[Docs] Passing Custom 2D mean function & Variance AND previously trained model

[tniggs84]

📚 Passing Custom 2D Mean Function & Variance AND Previously Trainer Model

Hello, this is a follow-up to my question raised on Issue #674 that was addressed by @jacobrgardner (thank you so much by the way!)

I really appreciate your comments and they sound potentially like just what I need. The problem is that I still am unclear how I could actually pass this in as a mean function. I have looked at the documentation and the earlier thread and I don’t understand how this would get passed in.

For instance, in a 1-D case, what if I had the following vector:

mean_vals = [100, 30, 25, 40, 18, 10, 5, 2, 1, 1]
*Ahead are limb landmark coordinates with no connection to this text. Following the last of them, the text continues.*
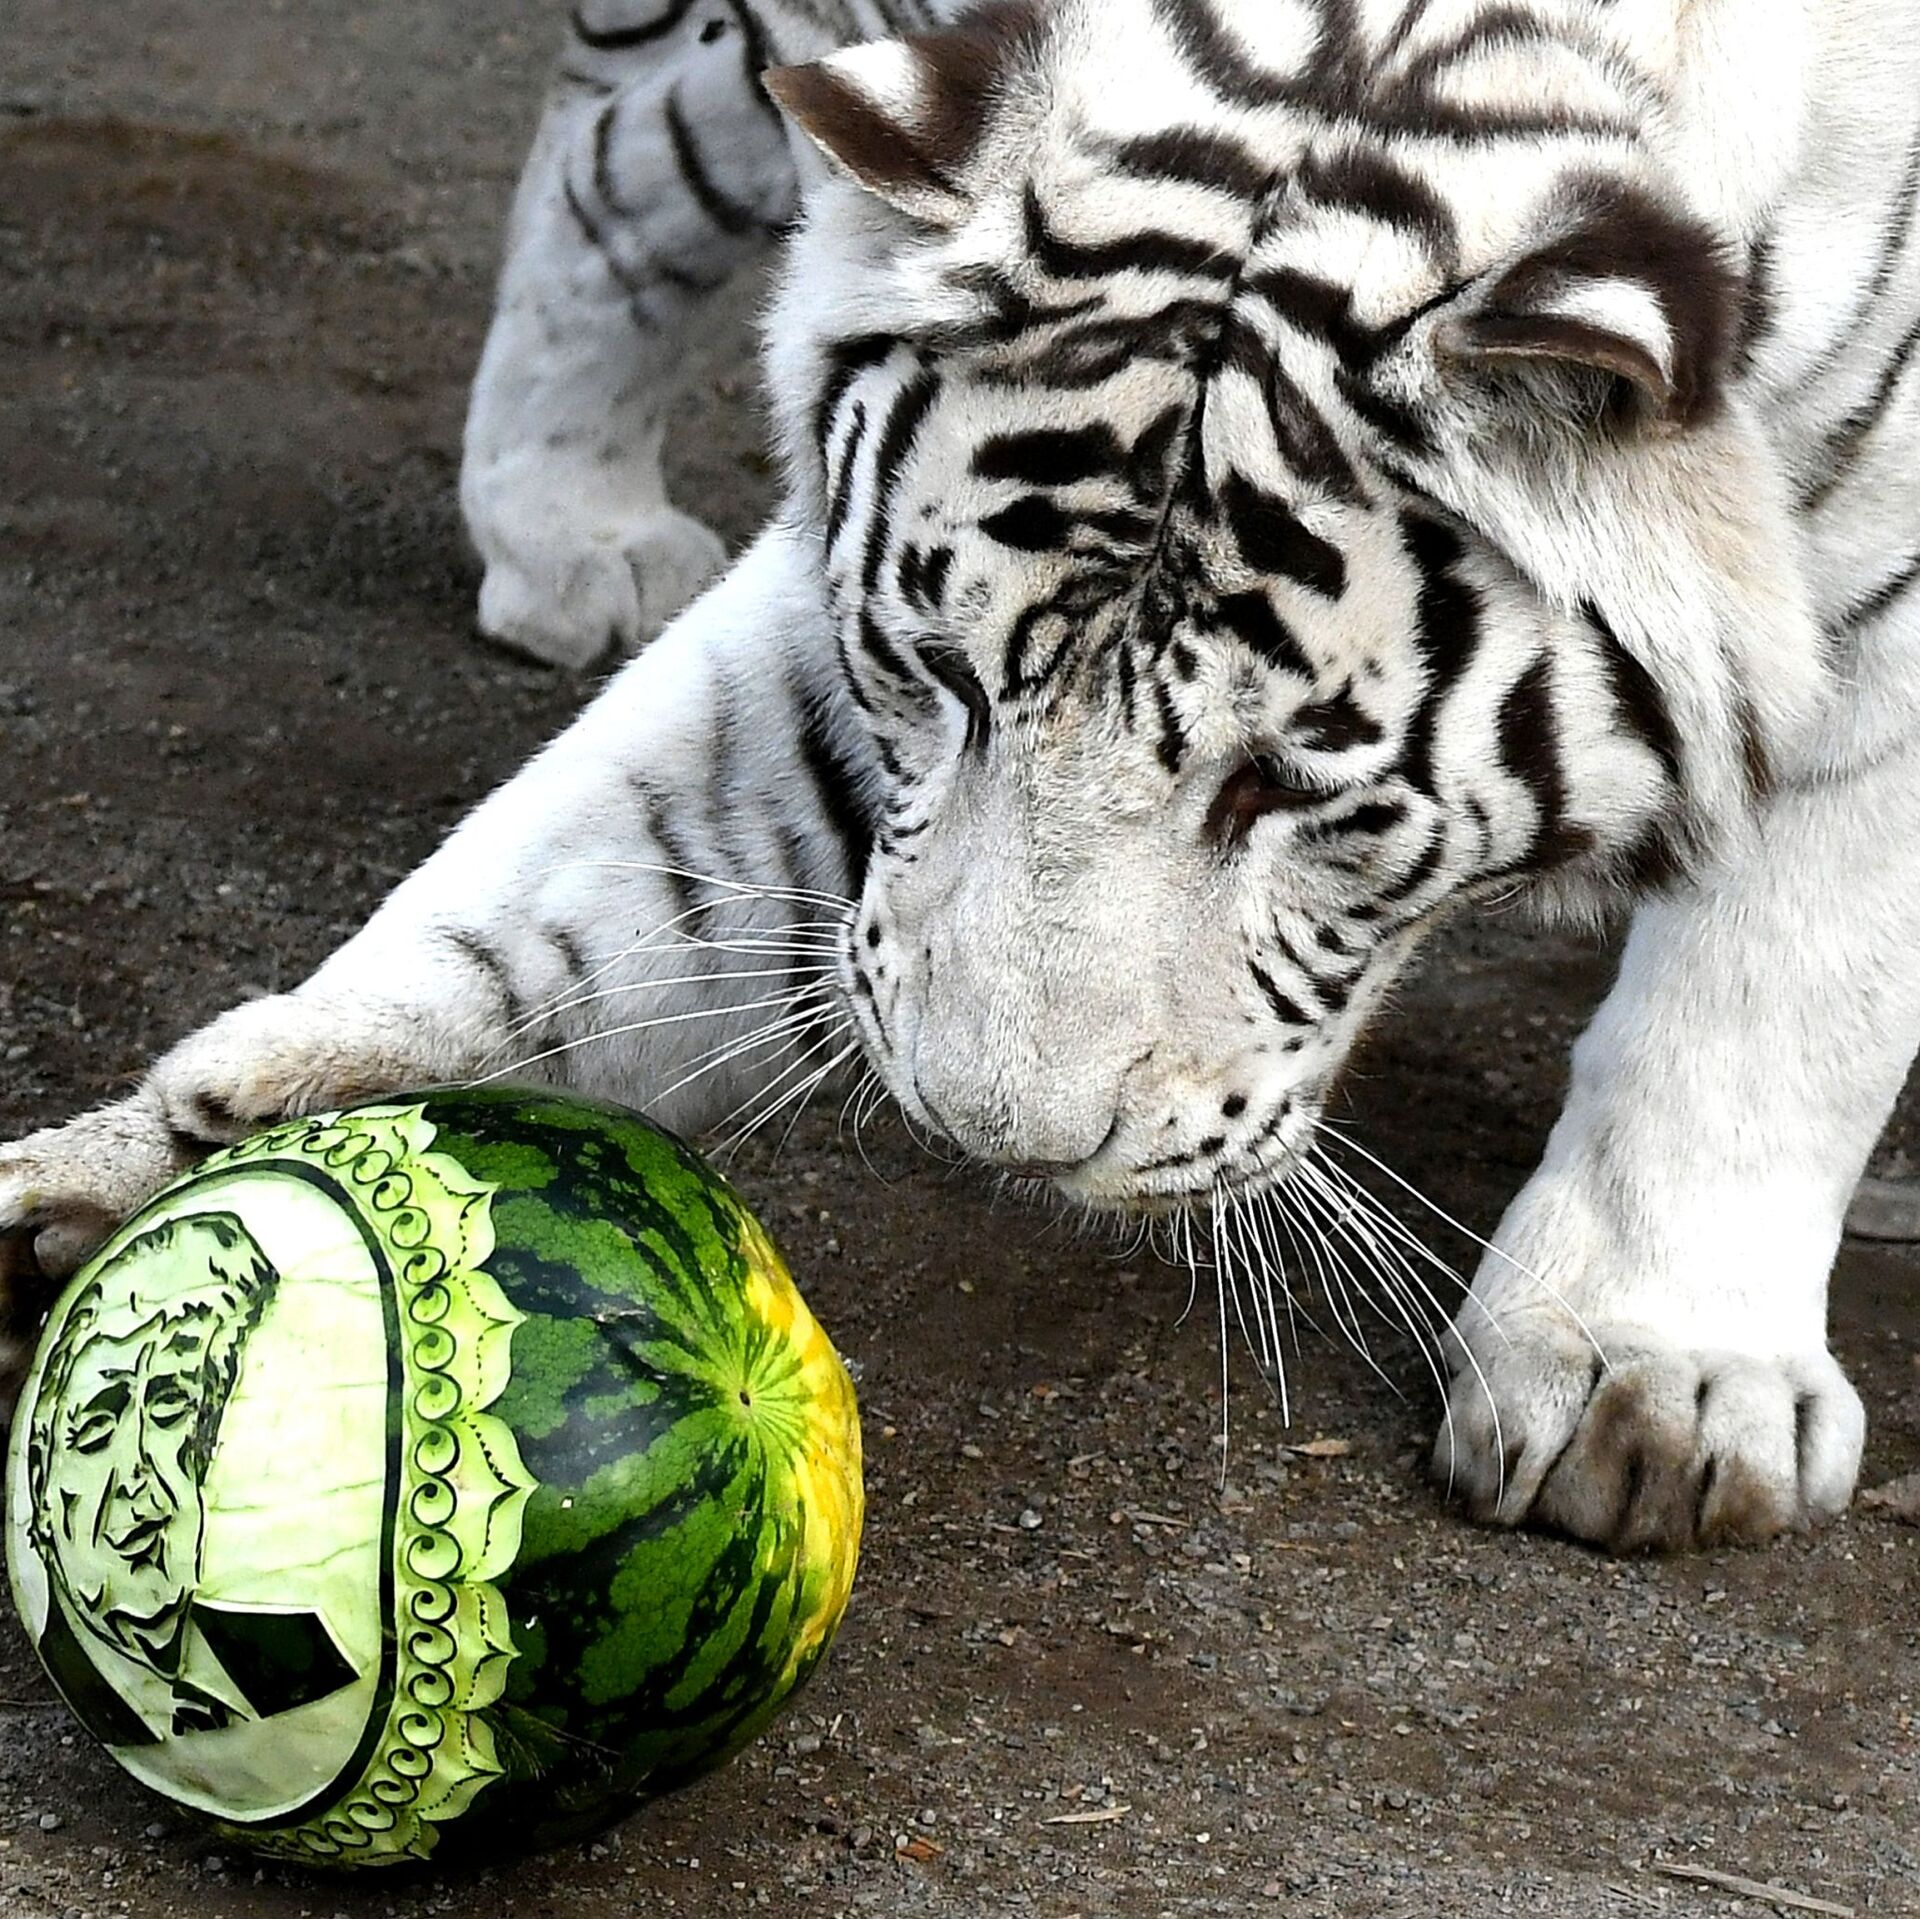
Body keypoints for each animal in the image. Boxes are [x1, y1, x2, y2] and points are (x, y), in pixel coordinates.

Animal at [3, 0, 1918, 1557]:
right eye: (939, 678)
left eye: (1290, 787)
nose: (995, 1135)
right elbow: (581, 872)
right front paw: (192, 1136)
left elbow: (1779, 988)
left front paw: (1651, 1373)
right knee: (625, 147)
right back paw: (564, 525)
What would you do to pass this through?

Thank you again in advance. I’ll be playing with the fixed noise vector in the mean time!

Ted

[gpleiss]

@tniggs84 - I read back through #674. I'm not entirely sure this is what you're asking about, but if I understand correctly: you have a strong prior belief that the means at x1, x2, ... xn is equal to [100, 30, 25, 40, 18, 10, 5, 2, 1, 1]. What you want now is a mean function that will generalize to other points besides x1, ..., xn. Is that correct?

Going on the assumption that this is true: I would suggest that you just stick with a constant or zero mean function.

The challenge that you have identified is - how do I extend the mean to generalize to data points other than x1, ..., xn - and the problem is that there is no good solution to this. There are many possible solutions, such as using kernel interpolation (but then you'd have to choose the appropriate kernel/hyperparameters), a neural network (but then you'd have to choose an architecture), or some custom polynomial shape (again, you'd have to choose a bunch of hyperparameters). Basically, creating a mean function like the one you describe will require a lot of design decisions/hyperparameters that will take a lot of manual tuning and requires a lot of prior knowledge about the problem. There is no one-size-fits-all solution.

On the other hand, if you do something simple like a constant mean or a zero mean - the Gaussian process should still fit the data rather well. And this way you have a lot fewer parameters/design decisions to make.

[tniggs84]

@gpleiss thank you for your reply. I am effectively looking at the following situation. I have a series of trials and these trials tend to follow a very similar mean shape (at least in one axis). If we restrict this in 1D, then the array I listed could represent the mean shape I tend to see and my thought was that i could use prior training data to estimate noise around these observations. Without any additional information, this would reflect my generic shape. My next thought was that when actual values started to arrive, I could collapse the noise around these observations and then reprocess the model.

Is this possible? If so, how would I do that? I’d also be happy with training a GP on the training data and then using that as the prior mean and covariance matrix, but I would still need to collapse all noise around actual sad they arrive.

[gpleiss]

Sorry for the very slow reply - this got lost in my notifications.

I'm not sure what you mean by "collapsing the noise"? Have you tried training a zero-mean GP on this data? Even if the mean does have a very similar shape (which could possibly be exploited), designing a good mean function can be quite difficult. It is much simpler to just let a zero-mean GP automatically discover this structure.